Tão importante quanto o gesto na experiência de escrita através do computador é a possibilidade de a criança não só se constituir autor, como editor de seu próprio texto, como também a de aprender a publicar virtualmente sua escrita (em blogs, fóruns, dentre outros) ou não, pois, em tal suporte, também há a possibilidade de imprimir o texto a ser afixado nos espaços de divulgação dentro da escola.

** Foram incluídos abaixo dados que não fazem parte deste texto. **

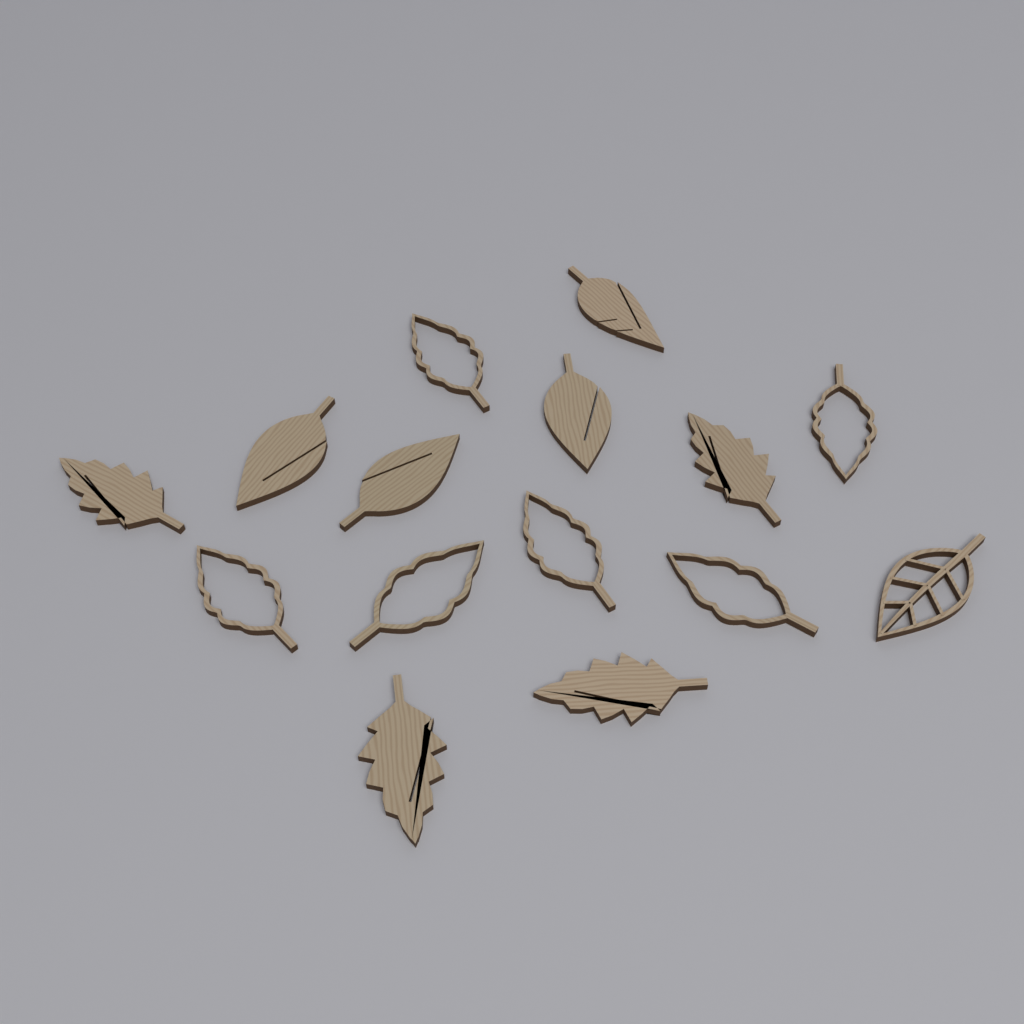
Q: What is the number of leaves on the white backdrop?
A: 15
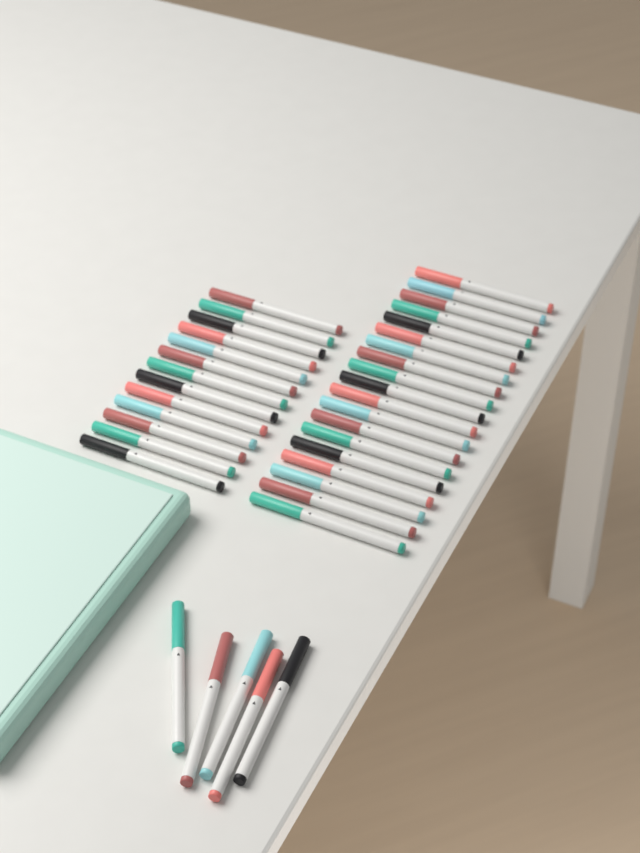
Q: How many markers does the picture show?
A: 37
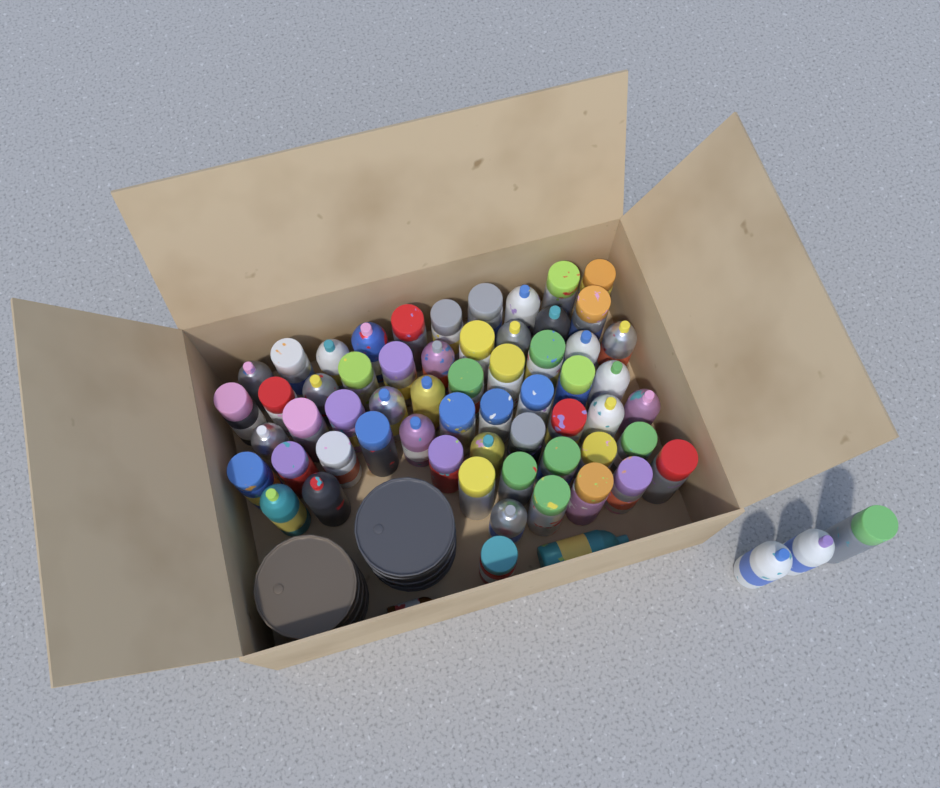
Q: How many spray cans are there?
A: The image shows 63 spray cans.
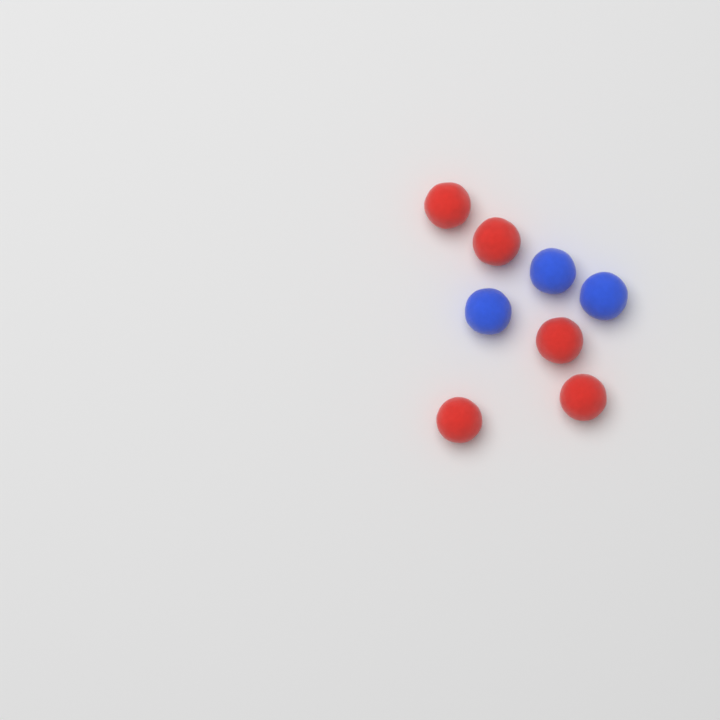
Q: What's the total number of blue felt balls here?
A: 3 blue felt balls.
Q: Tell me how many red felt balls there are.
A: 5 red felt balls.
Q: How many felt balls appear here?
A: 8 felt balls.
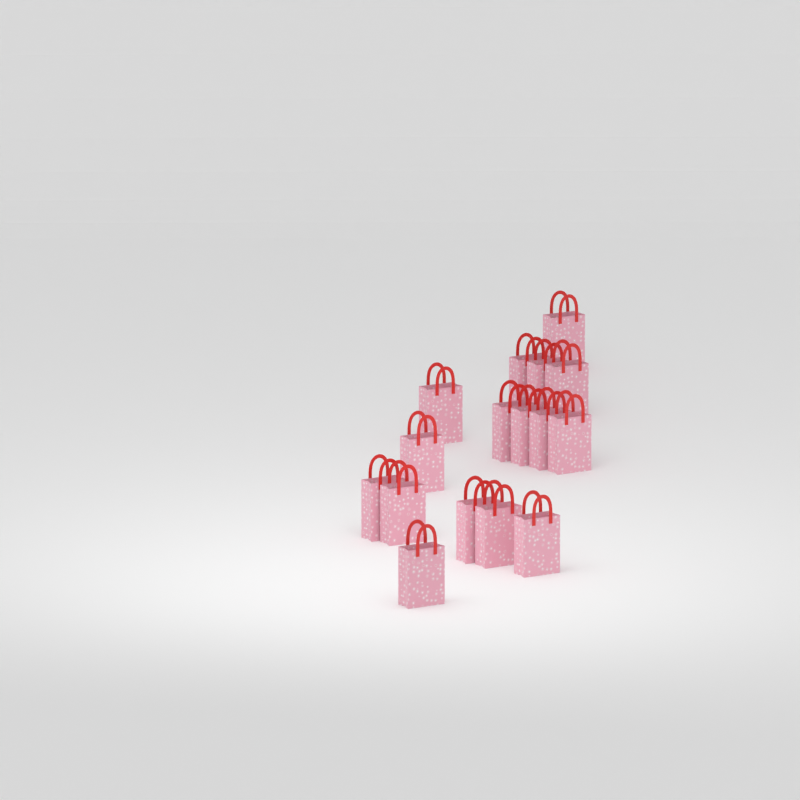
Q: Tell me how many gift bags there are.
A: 16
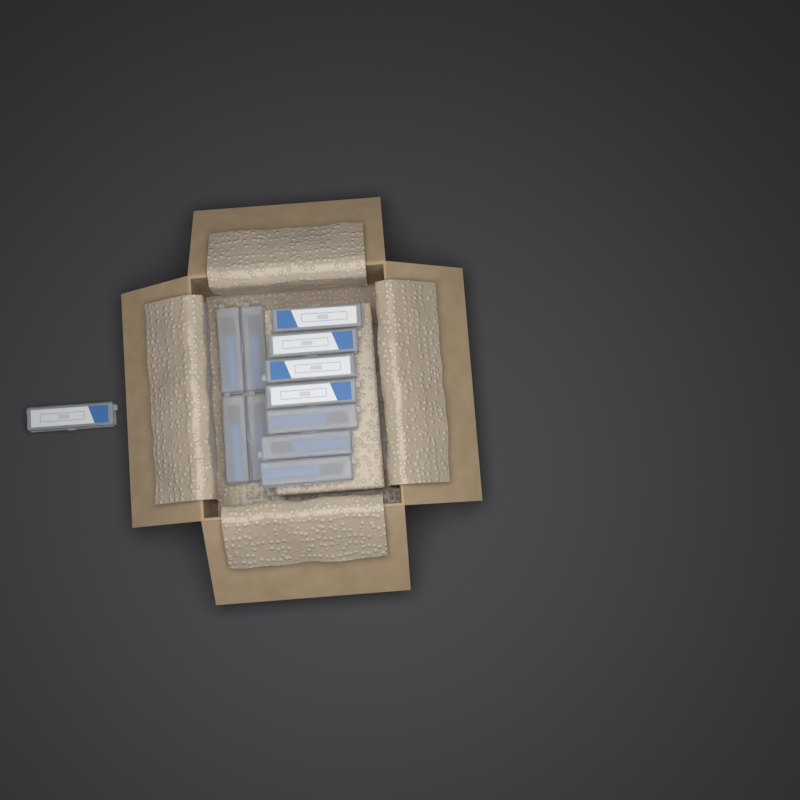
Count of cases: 12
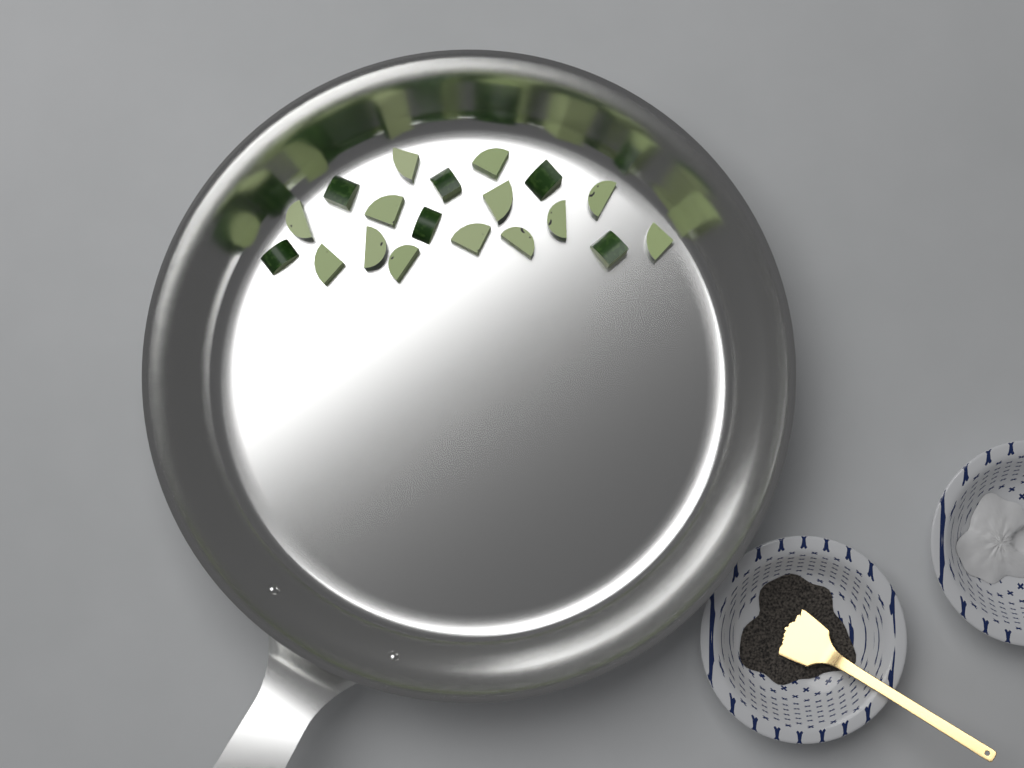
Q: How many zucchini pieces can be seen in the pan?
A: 19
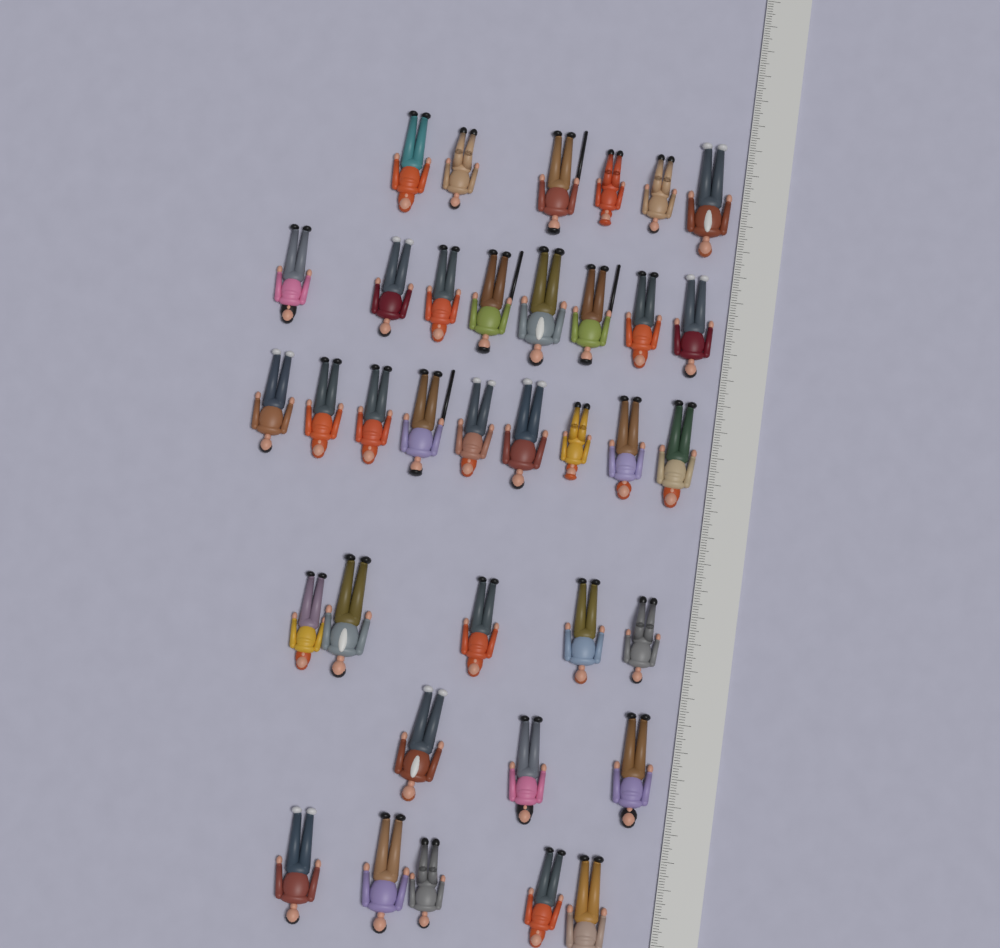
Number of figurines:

Ao expor a dificuldade do aluno em transformar, muitas vezes, seu dizer em texto escrito, Smolka (1993, p. 56) supõe que as condições de ensino podem contribuir para que isso ocorra. Ela cita duas situações: a reprodução da estratégia da cartilha, ou seja, propor aos alunos frase sob encomenda e a ênfase na forma ortográfica correta da palavra, que faz com que o aluno se concentre apenas na composição sonora da palavra.
Sobre essa compreensão entre a relação de se enunciar e escrever e escrever para que, entendemos que o computador tem muito a contribuir através dos seus gêneros de texto (e-mail, chats e seus espaços de produção de texto, tais como: blogs, fóruns, dentre outros). Experimentar tais gêneros, já na etapa inicial de aprendizagem da escrita, bem como outros gêneros textuais que não sejam virtuais, mas que estejam em uso na sociedade, permite a consolidação da função comunicativa da escrita.
Ressaltamos ainda que o computador pode ser mais um instrumento para que a criança entre em contato com a escrita de uma forma significativa, ao invés de ser de uma forma penosa, como muitas vezes acontece na escola, mas certamente ele também não é a única ferramenta com a qual o professor poderá contar em sala de aula.
Tal ferramenta encontra-se em destaque porque é nosso objeto de pesquisa. Além disso, temos notícias de certa resistência por parte dos professores no uso desse suporte de texto na alfabetização. Apesar de não nos caber detalhar o porquê de tal “resistência” e se isso reflete o processo de apropriação da tecnologia pelos próprios professores ou pela escassez de recursos, frisamos que é indevida e que só impede as crianças de vivenciarem na escola práticas de escrita mais relacionadas à realidade fora da escola.